Manuella
Elle habite une petite maison étroite comme un couloir, comme écrasée entre ses deux voisines encombrantes. Du coup, on la trouve régulièrement qui prend l’air et la température du monde sur le trottoir, juste entre la porte et la fenêtre de sa façade, assise sur une petite chaise de bistrot en bois. Ces yeux occupent toute la place dans ses petites lunettes rondes qui glissent souvent le long de son nez. Des fois, on a l’impression qu’ils descendent eux aussi sur ses joues fripées. Elle porte toujours des blouses de travail bleu plus ou moins clair, avec des petites fleurs et des manches qui s’allongent quand les jours raccourcissent.
Elle est sans apprêt, sans âge et comme sans histoire, mais tout le monde la connaît dans le quartier.

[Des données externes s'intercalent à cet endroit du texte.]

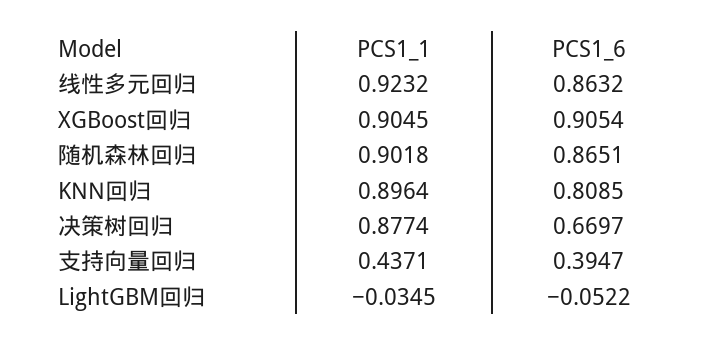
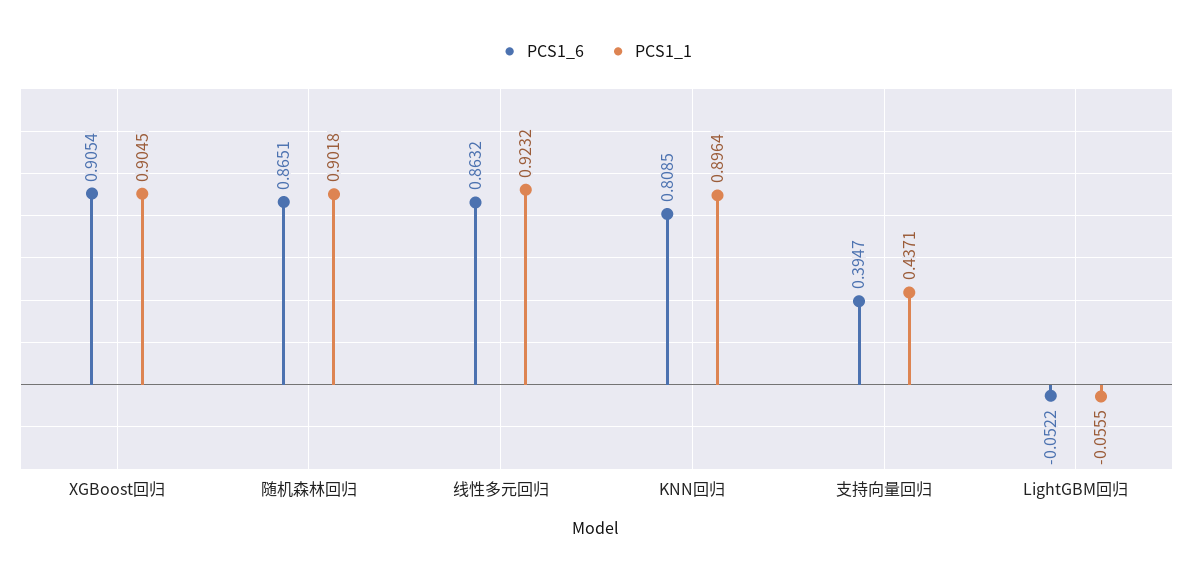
PCS1_1, 决策树回归: 0.8774 -> none
PCS1_6, 决策树回归: 0.6697 -> none
PCS1_1, LightGBM回归: -0.0345 -> -0.0555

Souvent, tu fais un petit crochet en rentrant des courses pour passer dans sa ruelle, et immanquablement, elle est là. Parfois, tu penses la rater, mais le rideau de la fenêtre borgne bouge et l’instant d’après, elle écarte les franges de plastique qui protège son intérieur des mouches qui seraient assez minces pour s’y glisser. Elle a toujours une menthe à l’eau trop diluée ou un biscuit plus trop sec pour les enfants et surtout son sourire qui étirent ses lèvres mangées par les rides.
Les saisons passent, les gens s’en vont et Manuella est toujours là, avec ses châles frangés et ses poupées aux costumes en crochet assortis ramenés de ses dernières vacances à Alicante qui datent de l’époque de la photo en noir et blanc de son mari mort depuis toujours.